* [EXERCISE DESCRIPTION] Please repeat exactly the lines below from the one containing "(IHC) (DAB (3,3'-diaminobenzidine))" down to the one containing "cytoplasmic/membranous protein staining", both included, and nothing else.

* [EXTRACTED RECORDS]

-------------------------

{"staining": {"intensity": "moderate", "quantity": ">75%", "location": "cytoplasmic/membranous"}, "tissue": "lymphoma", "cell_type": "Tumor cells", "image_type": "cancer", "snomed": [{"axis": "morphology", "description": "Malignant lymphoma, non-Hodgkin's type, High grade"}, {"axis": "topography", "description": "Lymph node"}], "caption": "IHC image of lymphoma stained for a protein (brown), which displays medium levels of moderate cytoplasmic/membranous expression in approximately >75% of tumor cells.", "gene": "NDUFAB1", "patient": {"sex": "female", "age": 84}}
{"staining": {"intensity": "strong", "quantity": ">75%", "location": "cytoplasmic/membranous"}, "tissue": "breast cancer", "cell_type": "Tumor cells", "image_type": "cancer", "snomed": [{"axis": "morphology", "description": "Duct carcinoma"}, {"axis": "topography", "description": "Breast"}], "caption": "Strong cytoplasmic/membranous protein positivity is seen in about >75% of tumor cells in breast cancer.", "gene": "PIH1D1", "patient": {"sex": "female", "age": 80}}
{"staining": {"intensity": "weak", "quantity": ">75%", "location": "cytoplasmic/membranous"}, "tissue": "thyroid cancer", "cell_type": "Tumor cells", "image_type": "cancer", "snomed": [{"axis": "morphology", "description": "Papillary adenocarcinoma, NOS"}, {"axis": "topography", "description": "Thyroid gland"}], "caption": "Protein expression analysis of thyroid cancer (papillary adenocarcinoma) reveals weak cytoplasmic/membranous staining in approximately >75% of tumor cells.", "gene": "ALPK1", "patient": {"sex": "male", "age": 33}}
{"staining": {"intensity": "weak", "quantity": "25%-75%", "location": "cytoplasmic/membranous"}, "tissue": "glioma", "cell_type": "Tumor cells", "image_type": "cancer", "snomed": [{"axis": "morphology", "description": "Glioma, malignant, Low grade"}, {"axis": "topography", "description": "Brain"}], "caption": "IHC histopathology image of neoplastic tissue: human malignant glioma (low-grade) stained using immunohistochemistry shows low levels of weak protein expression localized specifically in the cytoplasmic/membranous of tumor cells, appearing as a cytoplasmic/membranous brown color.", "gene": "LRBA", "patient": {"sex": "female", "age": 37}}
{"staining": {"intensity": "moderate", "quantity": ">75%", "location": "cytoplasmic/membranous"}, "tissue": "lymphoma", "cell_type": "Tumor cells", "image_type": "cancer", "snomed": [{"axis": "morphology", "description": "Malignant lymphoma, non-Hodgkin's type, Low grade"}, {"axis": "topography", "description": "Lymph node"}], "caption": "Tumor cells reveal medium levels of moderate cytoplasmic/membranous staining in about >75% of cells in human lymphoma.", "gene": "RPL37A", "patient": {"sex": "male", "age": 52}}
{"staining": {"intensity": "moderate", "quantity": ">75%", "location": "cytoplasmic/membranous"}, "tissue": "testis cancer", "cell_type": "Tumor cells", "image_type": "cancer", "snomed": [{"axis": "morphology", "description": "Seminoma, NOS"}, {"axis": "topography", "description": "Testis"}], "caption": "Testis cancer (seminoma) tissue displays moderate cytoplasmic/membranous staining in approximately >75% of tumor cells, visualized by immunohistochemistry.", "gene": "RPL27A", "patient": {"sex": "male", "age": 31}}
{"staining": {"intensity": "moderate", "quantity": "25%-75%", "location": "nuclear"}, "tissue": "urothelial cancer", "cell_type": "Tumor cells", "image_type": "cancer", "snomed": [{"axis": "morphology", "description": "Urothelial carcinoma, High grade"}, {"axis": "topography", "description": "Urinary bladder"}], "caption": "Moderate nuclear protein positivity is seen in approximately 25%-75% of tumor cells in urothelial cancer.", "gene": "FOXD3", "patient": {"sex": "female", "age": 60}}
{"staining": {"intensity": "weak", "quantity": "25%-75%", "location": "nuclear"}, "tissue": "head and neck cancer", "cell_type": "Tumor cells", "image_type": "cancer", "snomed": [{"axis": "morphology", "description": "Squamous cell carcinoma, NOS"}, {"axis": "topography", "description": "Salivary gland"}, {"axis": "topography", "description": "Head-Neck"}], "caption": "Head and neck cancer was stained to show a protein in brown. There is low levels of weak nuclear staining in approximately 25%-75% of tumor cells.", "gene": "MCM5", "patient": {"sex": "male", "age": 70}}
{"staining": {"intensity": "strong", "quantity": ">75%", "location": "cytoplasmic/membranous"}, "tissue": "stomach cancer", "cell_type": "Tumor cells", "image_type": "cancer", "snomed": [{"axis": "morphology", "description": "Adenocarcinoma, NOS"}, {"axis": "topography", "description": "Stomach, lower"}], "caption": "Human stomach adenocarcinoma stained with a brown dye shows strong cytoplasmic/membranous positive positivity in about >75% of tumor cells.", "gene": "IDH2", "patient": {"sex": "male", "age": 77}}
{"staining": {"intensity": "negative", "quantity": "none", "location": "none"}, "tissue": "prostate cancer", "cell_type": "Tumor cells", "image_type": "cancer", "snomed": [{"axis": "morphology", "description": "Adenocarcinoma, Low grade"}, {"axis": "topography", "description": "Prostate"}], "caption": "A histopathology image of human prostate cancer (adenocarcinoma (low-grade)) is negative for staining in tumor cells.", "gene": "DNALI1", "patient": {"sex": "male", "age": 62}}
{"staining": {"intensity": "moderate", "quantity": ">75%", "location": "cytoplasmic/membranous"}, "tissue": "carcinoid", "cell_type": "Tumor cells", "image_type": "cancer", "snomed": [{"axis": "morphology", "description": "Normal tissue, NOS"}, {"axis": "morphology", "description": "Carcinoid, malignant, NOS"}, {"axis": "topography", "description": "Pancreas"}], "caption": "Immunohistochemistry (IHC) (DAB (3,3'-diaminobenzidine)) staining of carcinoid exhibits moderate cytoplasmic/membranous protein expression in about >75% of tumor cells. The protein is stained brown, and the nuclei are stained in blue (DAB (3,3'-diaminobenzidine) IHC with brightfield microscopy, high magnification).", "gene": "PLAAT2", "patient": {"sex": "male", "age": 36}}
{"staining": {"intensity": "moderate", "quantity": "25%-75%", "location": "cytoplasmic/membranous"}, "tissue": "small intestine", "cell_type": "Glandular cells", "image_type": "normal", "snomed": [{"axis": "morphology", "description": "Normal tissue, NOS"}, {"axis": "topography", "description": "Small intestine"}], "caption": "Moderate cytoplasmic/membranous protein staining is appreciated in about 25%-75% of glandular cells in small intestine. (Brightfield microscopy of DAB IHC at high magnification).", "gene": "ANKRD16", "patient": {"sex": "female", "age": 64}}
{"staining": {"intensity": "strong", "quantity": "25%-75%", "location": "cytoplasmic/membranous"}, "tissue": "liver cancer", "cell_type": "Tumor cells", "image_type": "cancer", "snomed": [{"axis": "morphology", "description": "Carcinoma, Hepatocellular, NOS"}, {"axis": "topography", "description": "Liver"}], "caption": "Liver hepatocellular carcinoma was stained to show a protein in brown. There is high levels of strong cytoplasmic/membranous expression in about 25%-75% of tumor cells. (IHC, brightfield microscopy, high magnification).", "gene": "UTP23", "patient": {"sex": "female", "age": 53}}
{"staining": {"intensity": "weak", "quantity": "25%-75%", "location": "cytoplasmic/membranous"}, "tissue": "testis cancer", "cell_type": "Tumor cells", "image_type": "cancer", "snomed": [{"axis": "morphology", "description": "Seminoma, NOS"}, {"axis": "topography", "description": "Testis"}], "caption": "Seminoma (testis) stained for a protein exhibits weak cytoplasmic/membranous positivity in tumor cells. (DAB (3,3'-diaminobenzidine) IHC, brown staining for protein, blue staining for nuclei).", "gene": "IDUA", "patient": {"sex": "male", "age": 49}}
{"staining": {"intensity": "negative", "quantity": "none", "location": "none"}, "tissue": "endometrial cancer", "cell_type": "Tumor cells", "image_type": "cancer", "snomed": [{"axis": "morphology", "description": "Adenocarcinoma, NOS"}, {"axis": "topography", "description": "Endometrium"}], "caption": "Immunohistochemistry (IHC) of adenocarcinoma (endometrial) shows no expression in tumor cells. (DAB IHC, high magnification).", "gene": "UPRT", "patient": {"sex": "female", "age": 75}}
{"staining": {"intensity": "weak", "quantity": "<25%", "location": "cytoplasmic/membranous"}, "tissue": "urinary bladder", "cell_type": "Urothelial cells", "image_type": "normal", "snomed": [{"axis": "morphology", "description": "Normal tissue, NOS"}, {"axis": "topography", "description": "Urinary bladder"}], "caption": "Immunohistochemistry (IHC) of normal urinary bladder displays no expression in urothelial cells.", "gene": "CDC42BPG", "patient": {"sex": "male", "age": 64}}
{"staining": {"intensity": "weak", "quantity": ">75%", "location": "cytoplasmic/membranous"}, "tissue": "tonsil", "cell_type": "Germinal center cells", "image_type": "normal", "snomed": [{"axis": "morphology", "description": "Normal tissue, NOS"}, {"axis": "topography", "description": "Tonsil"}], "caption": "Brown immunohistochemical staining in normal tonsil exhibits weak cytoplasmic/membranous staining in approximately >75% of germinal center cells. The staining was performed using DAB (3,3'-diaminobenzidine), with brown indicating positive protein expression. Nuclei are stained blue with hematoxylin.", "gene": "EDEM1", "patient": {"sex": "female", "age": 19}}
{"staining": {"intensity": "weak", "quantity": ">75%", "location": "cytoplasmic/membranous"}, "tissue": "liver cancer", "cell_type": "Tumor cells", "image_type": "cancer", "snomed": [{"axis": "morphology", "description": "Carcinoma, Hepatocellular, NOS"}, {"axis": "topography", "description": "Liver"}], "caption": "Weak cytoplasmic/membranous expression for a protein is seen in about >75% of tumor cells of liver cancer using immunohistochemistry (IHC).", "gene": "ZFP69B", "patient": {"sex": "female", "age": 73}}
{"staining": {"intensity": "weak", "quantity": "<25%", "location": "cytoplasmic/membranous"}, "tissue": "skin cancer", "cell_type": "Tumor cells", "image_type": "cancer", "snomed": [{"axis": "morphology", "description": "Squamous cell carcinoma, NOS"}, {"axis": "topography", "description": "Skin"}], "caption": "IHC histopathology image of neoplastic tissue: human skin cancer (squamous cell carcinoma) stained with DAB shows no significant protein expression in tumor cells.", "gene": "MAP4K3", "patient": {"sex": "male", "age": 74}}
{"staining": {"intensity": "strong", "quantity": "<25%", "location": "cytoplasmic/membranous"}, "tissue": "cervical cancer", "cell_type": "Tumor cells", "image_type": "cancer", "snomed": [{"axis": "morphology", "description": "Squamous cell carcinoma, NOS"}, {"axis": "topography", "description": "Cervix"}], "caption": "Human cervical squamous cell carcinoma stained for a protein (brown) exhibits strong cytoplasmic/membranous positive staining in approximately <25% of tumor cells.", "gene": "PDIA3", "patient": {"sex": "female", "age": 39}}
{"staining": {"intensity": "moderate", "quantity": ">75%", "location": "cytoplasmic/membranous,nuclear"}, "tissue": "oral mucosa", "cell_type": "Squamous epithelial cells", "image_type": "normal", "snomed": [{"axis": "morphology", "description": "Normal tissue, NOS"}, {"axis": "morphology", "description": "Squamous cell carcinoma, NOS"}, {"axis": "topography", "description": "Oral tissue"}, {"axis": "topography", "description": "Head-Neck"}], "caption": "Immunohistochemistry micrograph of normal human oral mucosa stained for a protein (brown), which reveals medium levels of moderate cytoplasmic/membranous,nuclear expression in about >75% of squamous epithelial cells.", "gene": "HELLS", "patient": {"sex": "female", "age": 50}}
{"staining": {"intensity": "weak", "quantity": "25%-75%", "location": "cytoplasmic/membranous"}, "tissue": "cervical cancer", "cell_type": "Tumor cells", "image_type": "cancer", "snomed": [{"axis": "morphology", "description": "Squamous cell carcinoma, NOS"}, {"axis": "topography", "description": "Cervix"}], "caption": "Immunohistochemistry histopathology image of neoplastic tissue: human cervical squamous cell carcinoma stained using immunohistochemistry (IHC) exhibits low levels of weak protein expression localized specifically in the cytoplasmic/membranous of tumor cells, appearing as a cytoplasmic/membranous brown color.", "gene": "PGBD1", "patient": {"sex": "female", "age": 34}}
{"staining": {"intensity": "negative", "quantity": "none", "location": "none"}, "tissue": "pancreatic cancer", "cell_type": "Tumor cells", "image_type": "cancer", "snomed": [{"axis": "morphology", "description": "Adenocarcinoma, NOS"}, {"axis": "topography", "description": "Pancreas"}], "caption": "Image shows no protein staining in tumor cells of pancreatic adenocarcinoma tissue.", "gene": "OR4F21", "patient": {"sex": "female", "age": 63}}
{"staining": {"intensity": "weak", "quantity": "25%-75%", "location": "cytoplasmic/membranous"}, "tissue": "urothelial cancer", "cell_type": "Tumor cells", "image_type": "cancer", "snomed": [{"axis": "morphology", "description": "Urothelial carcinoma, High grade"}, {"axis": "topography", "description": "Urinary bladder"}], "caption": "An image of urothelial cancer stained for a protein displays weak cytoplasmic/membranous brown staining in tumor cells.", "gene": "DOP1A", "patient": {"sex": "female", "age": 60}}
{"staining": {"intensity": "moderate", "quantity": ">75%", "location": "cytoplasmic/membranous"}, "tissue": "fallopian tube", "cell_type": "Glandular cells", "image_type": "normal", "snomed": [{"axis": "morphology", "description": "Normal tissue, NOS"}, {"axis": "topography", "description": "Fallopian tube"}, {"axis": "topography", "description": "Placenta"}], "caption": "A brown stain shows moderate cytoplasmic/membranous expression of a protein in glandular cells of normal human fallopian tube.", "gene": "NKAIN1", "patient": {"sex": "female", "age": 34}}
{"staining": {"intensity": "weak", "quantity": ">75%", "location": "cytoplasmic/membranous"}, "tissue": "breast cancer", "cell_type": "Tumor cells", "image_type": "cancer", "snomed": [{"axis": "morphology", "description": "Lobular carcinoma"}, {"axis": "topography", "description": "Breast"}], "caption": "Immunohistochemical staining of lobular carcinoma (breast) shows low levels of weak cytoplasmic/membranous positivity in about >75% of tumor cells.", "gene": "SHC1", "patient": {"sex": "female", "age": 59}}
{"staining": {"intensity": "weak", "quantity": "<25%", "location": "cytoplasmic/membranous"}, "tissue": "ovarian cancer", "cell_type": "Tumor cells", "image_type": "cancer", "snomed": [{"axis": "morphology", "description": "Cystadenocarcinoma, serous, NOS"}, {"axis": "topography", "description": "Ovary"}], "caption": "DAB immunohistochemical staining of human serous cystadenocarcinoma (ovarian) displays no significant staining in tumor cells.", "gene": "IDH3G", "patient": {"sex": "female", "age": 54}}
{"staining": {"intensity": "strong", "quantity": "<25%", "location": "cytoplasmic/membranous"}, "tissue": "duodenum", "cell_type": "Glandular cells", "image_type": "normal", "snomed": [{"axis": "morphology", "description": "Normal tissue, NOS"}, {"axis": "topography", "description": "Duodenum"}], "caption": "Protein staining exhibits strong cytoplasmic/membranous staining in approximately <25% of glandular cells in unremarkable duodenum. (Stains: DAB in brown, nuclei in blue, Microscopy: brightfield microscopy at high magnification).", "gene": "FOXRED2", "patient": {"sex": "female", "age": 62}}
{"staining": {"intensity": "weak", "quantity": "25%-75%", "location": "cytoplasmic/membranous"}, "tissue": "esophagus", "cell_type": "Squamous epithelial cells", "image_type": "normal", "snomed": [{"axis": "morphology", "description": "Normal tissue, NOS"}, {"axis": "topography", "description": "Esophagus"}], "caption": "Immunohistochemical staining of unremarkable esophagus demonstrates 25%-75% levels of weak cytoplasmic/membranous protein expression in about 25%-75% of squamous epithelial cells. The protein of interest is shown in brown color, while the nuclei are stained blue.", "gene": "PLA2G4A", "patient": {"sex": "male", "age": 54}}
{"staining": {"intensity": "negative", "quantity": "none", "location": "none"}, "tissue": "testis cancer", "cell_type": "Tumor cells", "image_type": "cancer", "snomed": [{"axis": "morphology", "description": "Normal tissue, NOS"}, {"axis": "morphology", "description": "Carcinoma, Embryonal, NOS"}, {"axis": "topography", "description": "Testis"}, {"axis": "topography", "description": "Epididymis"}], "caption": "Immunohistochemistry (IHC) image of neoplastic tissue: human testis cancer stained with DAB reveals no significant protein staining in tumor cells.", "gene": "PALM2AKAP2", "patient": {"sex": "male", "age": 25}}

-------------------------

* [RESULT BELOW]
{"staining": {"intensity": "moderate", "quantity": ">75%", "location": "cytoplasmic/membranous"}, "tissue": "carcinoid", "cell_type": "Tumor cells", "image_type": "cancer", "snomed": [{"axis": "morphology", "description": "Normal tissue, NOS"}, {"axis": "morphology", "description": "Carcinoid, malignant, NOS"}, {"axis": "topography", "description": "Pancreas"}], "caption": "Immunohistochemistry (IHC) (DAB (3,3'-diaminobenzidine)) staining of carcinoid exhibits moderate cytoplasmic/membranous protein expression in about >75% of tumor cells. The protein is stained brown, and the nuclei are stained in blue (DAB (3,3'-diaminobenzidine) IHC with brightfield microscopy, high magnification).", "gene": "PLAAT2", "patient": {"sex": "male", "age": 36}}
{"staining": {"intensity": "moderate", "quantity": "25%-75%", "location": "cytoplasmic/membranous"}, "tissue": "small intestine", "cell_type": "Glandular cells", "image_type": "normal", "snomed": [{"axis": "morphology", "description": "Normal tissue, NOS"}, {"axis": "topography", "description": "Small intestine"}], "caption": "Moderate cytoplasmic/membranous protein staining is appreciated in about 25%-75% of glandular cells in small intestine. (Brightfield microscopy of DAB IHC at high magnification).", "gene": "ANKRD16", "patient": {"sex": "female", "age": 64}}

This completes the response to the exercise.